Which us all very fine and well, but her husband has endorsed the "Path to Prosperity" plan put out by Representative Paul Ryan (R-MI) that would cut deeply and savagely into benefits for those who are less wealthy and privileged that the Romney family is. According to the economist Dean Baker, the Ryan budget plan:

...essentially eliminates [by 2050] all spending on items other than Social Security, health care and defense. By the end of the 10-year budget horizon most of the areas that we think of as the domain of the federal government (e.g. federal highways and airports, federal courts and law enforcement, drug research and safety, the State Department and Justice Department) will be cut by around 50 percent under the Ryan plan.

It's all very fine and well for Ann Romney to "have compassion for people," but how does that "compassion" translate into actual policy proposals? Well...it doesn't.

Bottom line is that Mitt Romney doesn't need to fire his wife as the Romney campaign's liaison to American women, but he needs to find other representatives to tell him what American women are feeling and going through. His wife Ann is a good start, but she knows about the economic struggles of American women essentially second-hand, from people she has spoken with on the campaign trail, blog posts,magazine articles, TV shows and probably books. She can't contribute any wisdom on how non-millionaires are dealing with the economy these days through her own personal experience.


Speaking of the Ryan "Path to Prosperity," Roman Catholic theologians, priests, nuns, social workers and others have condemned the Ryan plan:

If Rep. Ryan thinks a budget that takes food and healthcare away from millions of vulnerable people upholds Catholic values, then he also probably believes Jesus was a Tea Partier who lectured the poor to stop being so lazy and work harder,” said John Gehring, Catholic Outreach Coordinator at Faith in Public Life. “This budget turns centuries of Catholic social teaching on its head. These Catholic leaders and many Catholics in the pews are tired of faith being misused to bless an immoral agenda."

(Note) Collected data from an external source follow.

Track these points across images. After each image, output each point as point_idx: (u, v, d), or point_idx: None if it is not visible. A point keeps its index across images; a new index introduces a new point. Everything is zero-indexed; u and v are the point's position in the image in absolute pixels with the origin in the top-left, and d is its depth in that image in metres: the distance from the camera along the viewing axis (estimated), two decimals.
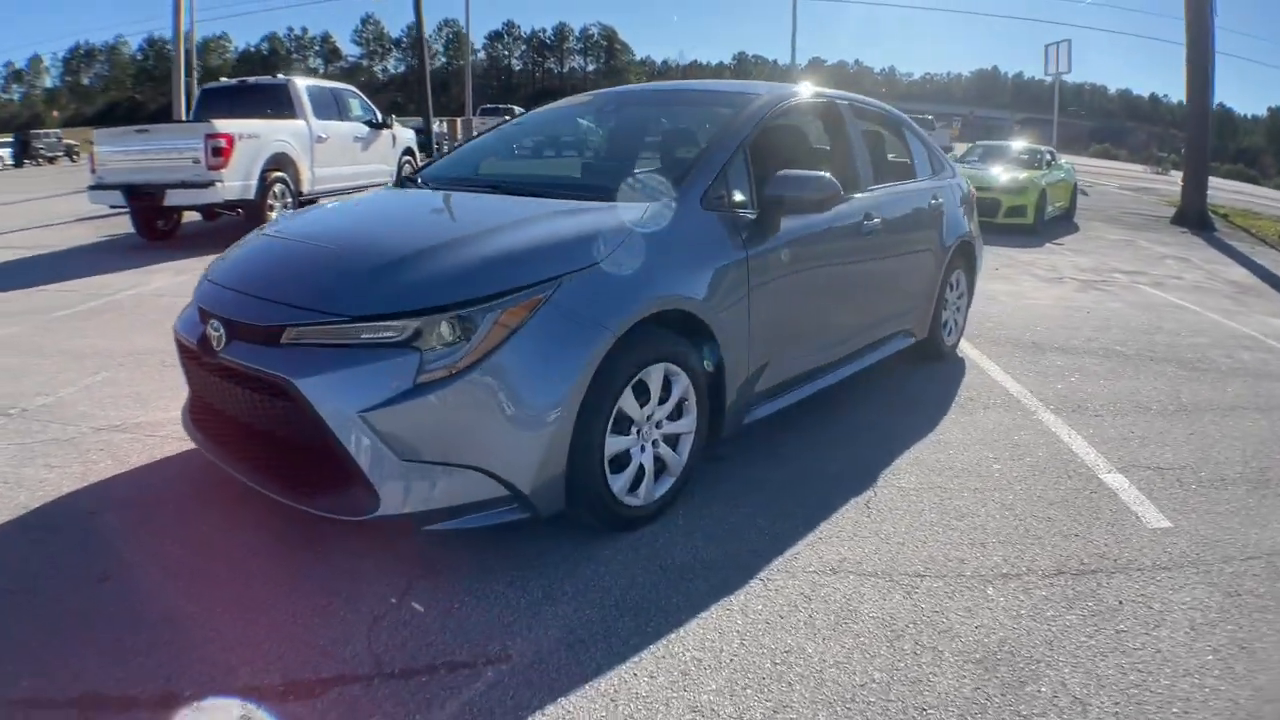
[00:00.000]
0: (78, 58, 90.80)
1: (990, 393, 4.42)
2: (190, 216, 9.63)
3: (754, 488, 3.05)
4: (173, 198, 7.93)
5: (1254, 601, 2.45)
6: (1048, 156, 13.78)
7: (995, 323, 6.20)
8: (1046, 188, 12.41)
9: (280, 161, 8.81)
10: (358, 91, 11.27)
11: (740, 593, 2.35)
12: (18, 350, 4.64)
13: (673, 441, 2.79)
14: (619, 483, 2.56)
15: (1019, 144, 14.83)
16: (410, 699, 1.87)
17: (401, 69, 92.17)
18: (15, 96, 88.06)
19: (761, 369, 3.13)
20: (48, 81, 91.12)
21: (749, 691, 1.93)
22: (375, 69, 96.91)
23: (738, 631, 2.16)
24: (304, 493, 2.35)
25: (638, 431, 2.62)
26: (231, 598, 2.26)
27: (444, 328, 2.23)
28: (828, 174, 3.10)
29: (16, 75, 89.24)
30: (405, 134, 12.22)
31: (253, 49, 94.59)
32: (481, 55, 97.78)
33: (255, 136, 8.46)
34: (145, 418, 3.60)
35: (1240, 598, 2.47)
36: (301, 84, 9.73)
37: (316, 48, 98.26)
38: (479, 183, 3.34)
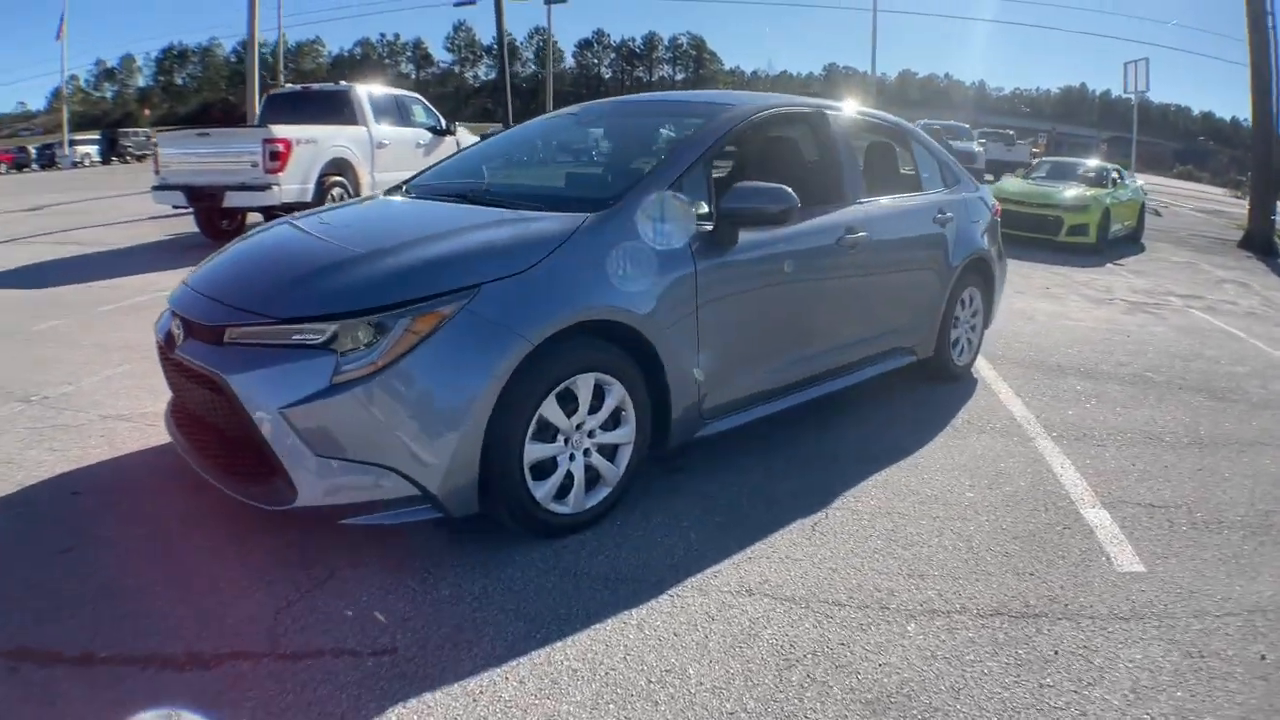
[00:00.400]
0: (170, 58, 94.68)
1: (992, 415, 4.22)
2: (255, 216, 10.18)
3: (703, 502, 3.00)
4: (231, 199, 8.39)
5: (1217, 666, 2.21)
6: (1115, 175, 13.13)
7: (1026, 343, 5.92)
8: (1111, 207, 11.78)
9: (339, 166, 9.19)
10: (421, 98, 11.65)
11: (644, 607, 2.31)
12: (57, 342, 4.99)
13: (609, 452, 2.79)
14: (542, 490, 2.57)
15: (1089, 162, 14.18)
16: (288, 680, 1.93)
17: (492, 75, 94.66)
18: (108, 94, 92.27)
19: (716, 383, 3.09)
20: (140, 81, 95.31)
21: (611, 707, 1.90)
22: (466, 75, 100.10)
23: (625, 646, 2.13)
24: (238, 482, 2.46)
25: (565, 440, 2.63)
26: (168, 575, 2.39)
27: (359, 331, 2.30)
28: (786, 187, 3.03)
29: (109, 73, 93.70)
30: (469, 140, 12.57)
31: (346, 53, 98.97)
32: (571, 63, 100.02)
33: (313, 141, 8.86)
34: (151, 408, 3.82)
35: (1201, 659, 2.24)
36: (363, 90, 10.14)
37: (408, 53, 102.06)
38: (452, 192, 3.42)
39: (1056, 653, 2.23)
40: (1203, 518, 3.15)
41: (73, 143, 37.60)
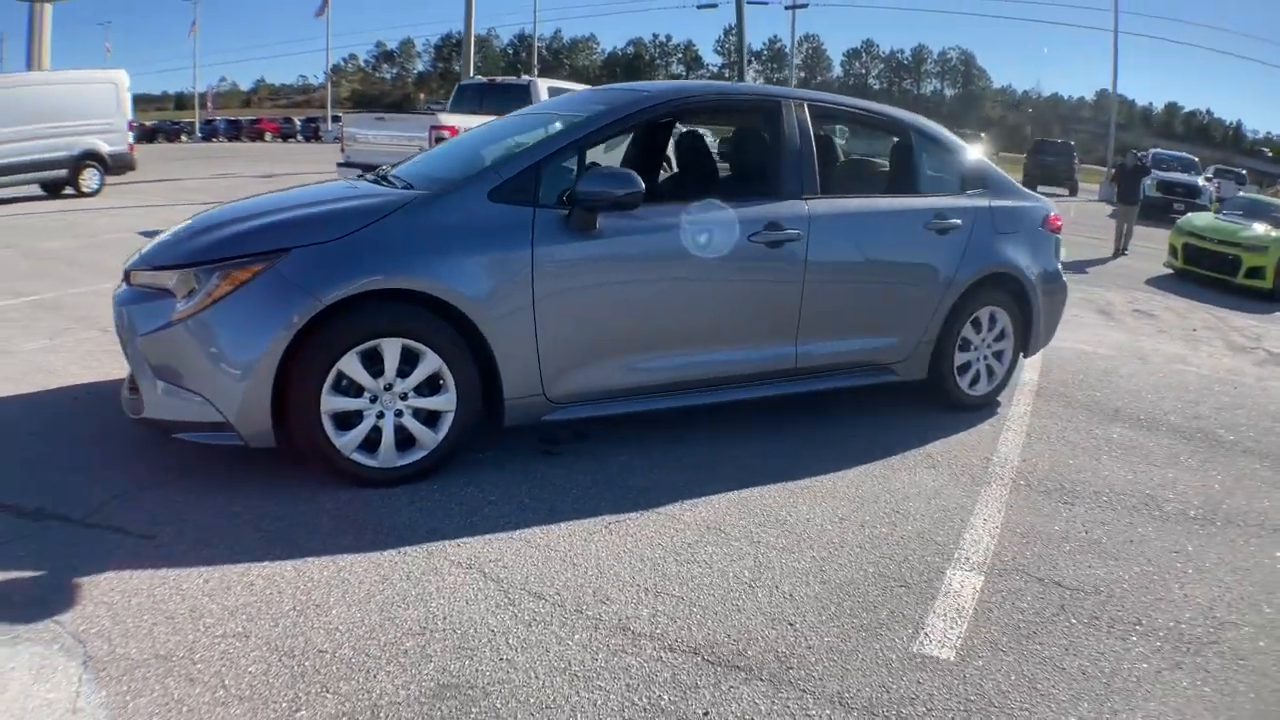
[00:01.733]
0: (449, 46, 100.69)
1: (965, 452, 3.63)
2: None
3: (535, 483, 2.99)
4: None
5: None
6: None
7: (1108, 383, 4.94)
8: None
9: None
10: None
11: (361, 557, 2.42)
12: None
13: (431, 418, 2.92)
14: (344, 439, 2.77)
15: None
16: (79, 541, 2.44)
17: (759, 81, 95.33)
18: (387, 76, 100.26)
19: (568, 370, 3.06)
20: (419, 66, 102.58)
21: (264, 621, 2.10)
22: (733, 79, 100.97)
23: (292, 585, 2.28)
24: (128, 394, 2.99)
25: (372, 398, 2.82)
26: (79, 459, 2.97)
27: (190, 281, 2.68)
28: (633, 172, 2.93)
29: (388, 55, 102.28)
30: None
31: (619, 51, 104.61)
32: (839, 73, 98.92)
33: None
34: None
35: None
36: (543, 85, 10.89)
37: (679, 55, 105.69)
38: (397, 178, 3.62)
39: (705, 714, 1.89)
40: (1111, 615, 2.44)
41: (335, 118, 43.11)
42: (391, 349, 2.77)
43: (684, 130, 3.79)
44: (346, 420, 2.79)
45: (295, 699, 1.84)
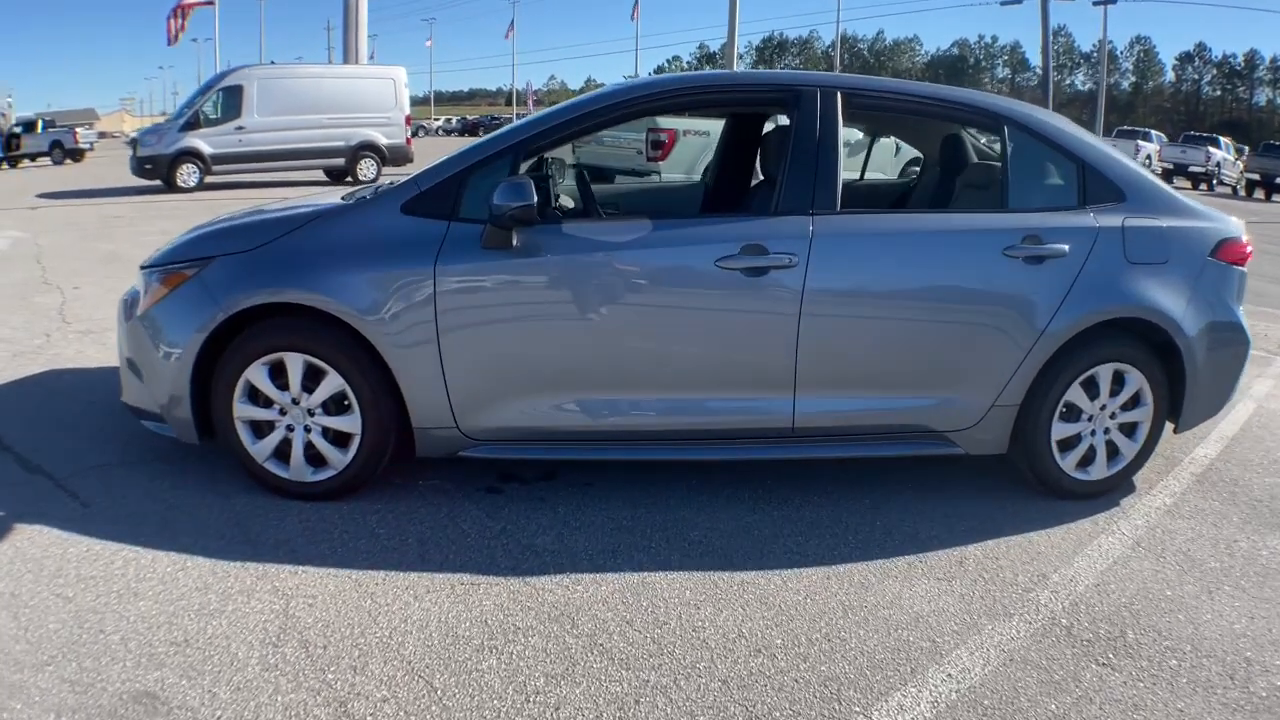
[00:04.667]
0: (770, 47, 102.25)
1: (1021, 562, 2.62)
2: None
3: (440, 524, 2.79)
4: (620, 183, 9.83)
5: None
6: None
7: None
8: None
9: None
10: None
11: (208, 561, 2.49)
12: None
13: (342, 438, 2.85)
14: (256, 446, 2.85)
15: None
16: (42, 493, 2.88)
17: (1089, 85, 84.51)
18: None
19: (484, 402, 2.81)
20: (741, 68, 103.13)
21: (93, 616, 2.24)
22: (1062, 83, 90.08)
23: (135, 571, 2.43)
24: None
25: (281, 411, 2.83)
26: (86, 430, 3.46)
27: (144, 281, 2.97)
28: (526, 180, 2.59)
29: (709, 57, 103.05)
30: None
31: (942, 53, 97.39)
32: (1170, 78, 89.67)
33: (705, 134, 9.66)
34: None
35: None
36: None
37: (1004, 57, 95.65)
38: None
39: None
40: None
41: None
42: (294, 364, 2.78)
43: (648, 131, 3.27)
44: (260, 429, 2.83)
45: (43, 662, 2.02)
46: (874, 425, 2.95)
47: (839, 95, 2.94)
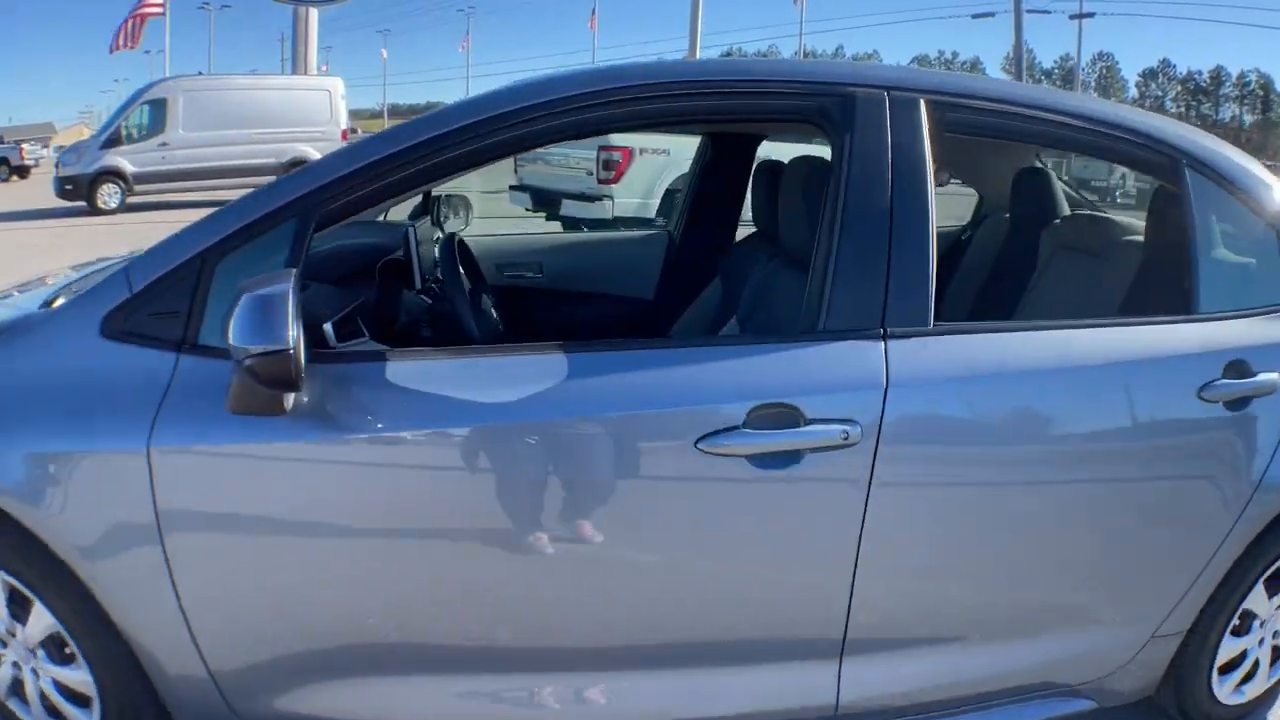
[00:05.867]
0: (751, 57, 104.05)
1: None
2: None
3: None
4: (567, 208, 8.60)
5: None
6: None
7: None
8: None
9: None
10: None
11: None
12: None
13: (82, 697, 1.69)
14: None
15: None
16: None
17: None
18: None
19: (279, 675, 1.60)
20: None
21: None
22: None
23: None
24: None
25: (1, 643, 1.69)
26: None
27: None
28: (285, 292, 1.30)
29: None
30: None
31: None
32: (1133, 94, 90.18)
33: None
34: None
35: None
36: None
37: (964, 70, 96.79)
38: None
39: None
40: None
41: None
42: None
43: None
44: None
45: None
46: (963, 697, 1.75)
47: (923, 104, 1.66)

Allegedly, Ryan wants to liberate the poor from dependency on the government, but the 59 Catholics say that his plan is "anathema to the Catholic social tradition."


Also, Obama has decided to put his full weight behind getting the "Buffett Rule" put into legislation. Is there any chance that any such legislation will pass? Nah, but it's a good campaign issue as it reveals a stark difference between the two parties.  Right-wing media sources have decided on some pushback. The Washington Beacon has charged that "[Obama] has yet to propose a comprehensive plan to reform the byzantine tax code," but the Obama Administration has begun work on exactly that. Problem is, tax simplification is a good deal harder and more complex and much less likely to produce new revenues than simply raising taxes would. Every provision in the tax code was put in there by majorities of Congress. Nothing is there that hasn't been considered and argued over and voted on. If a provision is in there, it's there for a defensible and probably a justifiable reason.

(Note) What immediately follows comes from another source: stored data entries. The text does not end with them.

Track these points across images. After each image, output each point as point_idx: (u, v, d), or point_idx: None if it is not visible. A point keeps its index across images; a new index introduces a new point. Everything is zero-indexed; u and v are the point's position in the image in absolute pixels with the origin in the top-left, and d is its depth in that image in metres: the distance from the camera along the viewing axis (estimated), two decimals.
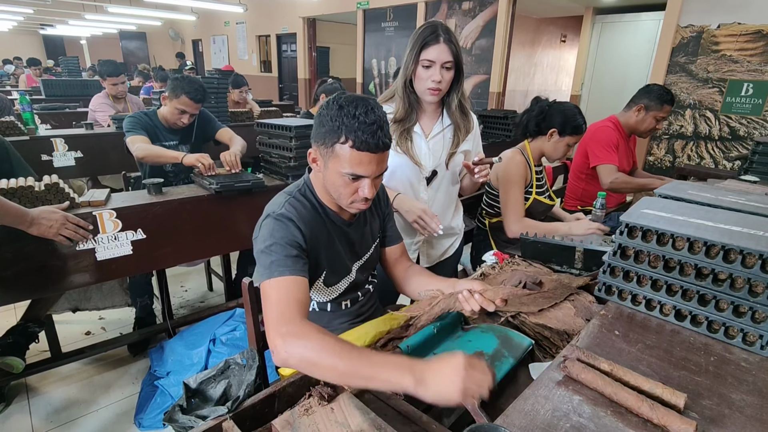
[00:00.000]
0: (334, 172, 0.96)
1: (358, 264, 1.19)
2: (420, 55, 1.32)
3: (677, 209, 1.00)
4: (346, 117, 0.90)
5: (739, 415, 0.67)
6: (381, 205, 1.24)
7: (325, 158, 0.97)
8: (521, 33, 6.69)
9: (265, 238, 0.96)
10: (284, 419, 0.81)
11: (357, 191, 0.98)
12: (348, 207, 1.03)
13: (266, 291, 0.90)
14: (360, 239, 1.18)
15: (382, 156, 0.96)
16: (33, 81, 6.73)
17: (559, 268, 1.36)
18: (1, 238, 1.40)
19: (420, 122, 1.45)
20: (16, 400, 1.85)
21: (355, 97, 0.94)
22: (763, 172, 2.07)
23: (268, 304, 0.88)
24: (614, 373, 0.72)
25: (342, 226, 1.12)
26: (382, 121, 0.93)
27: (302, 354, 0.76)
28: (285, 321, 0.82)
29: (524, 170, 1.75)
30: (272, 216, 0.99)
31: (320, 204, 1.08)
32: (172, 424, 0.93)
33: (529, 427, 0.64)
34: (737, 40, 3.74)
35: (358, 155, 0.92)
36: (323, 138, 0.95)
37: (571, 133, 1.72)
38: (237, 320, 2.02)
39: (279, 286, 0.89)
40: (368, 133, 0.90)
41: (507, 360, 0.92)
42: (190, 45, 13.45)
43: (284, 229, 0.97)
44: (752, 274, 0.80)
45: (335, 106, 0.93)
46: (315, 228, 1.04)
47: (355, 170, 0.94)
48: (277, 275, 0.90)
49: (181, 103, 2.08)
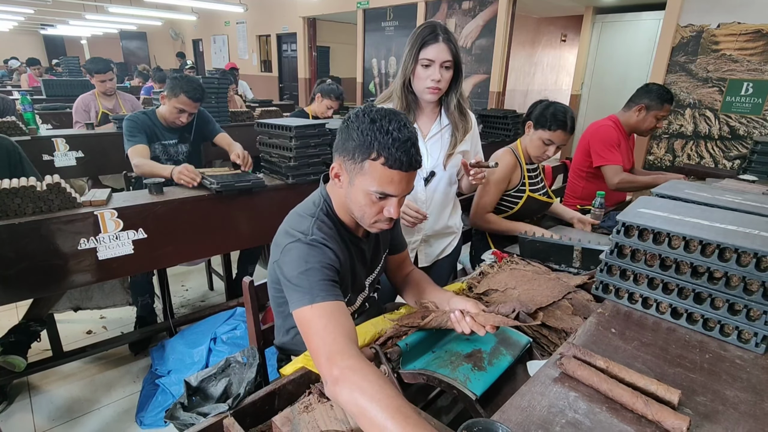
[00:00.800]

As far as other campaign issues go, Mitt Romney has come down firmly on the anti-abortion side of the abortion issue. And no, there's no reason to think that the Republican "War on Women" has been halted or that the two sides are now equal because of the outrage concerning Ann Romney and Hillary Rosen.

George Zimmerman appeared in court and invoked the "Stand Your Ground" law as a justification for killing Trayvon Martin, an unarmed teenager, that was pressed by ALEC,the American Legislative Exchange Council that writes bills that are later adopted, often wholesale, by right-wing legislatures. The good news is that corporations have been having second thoughts about staying with ALEC and have begun withdrawing their support.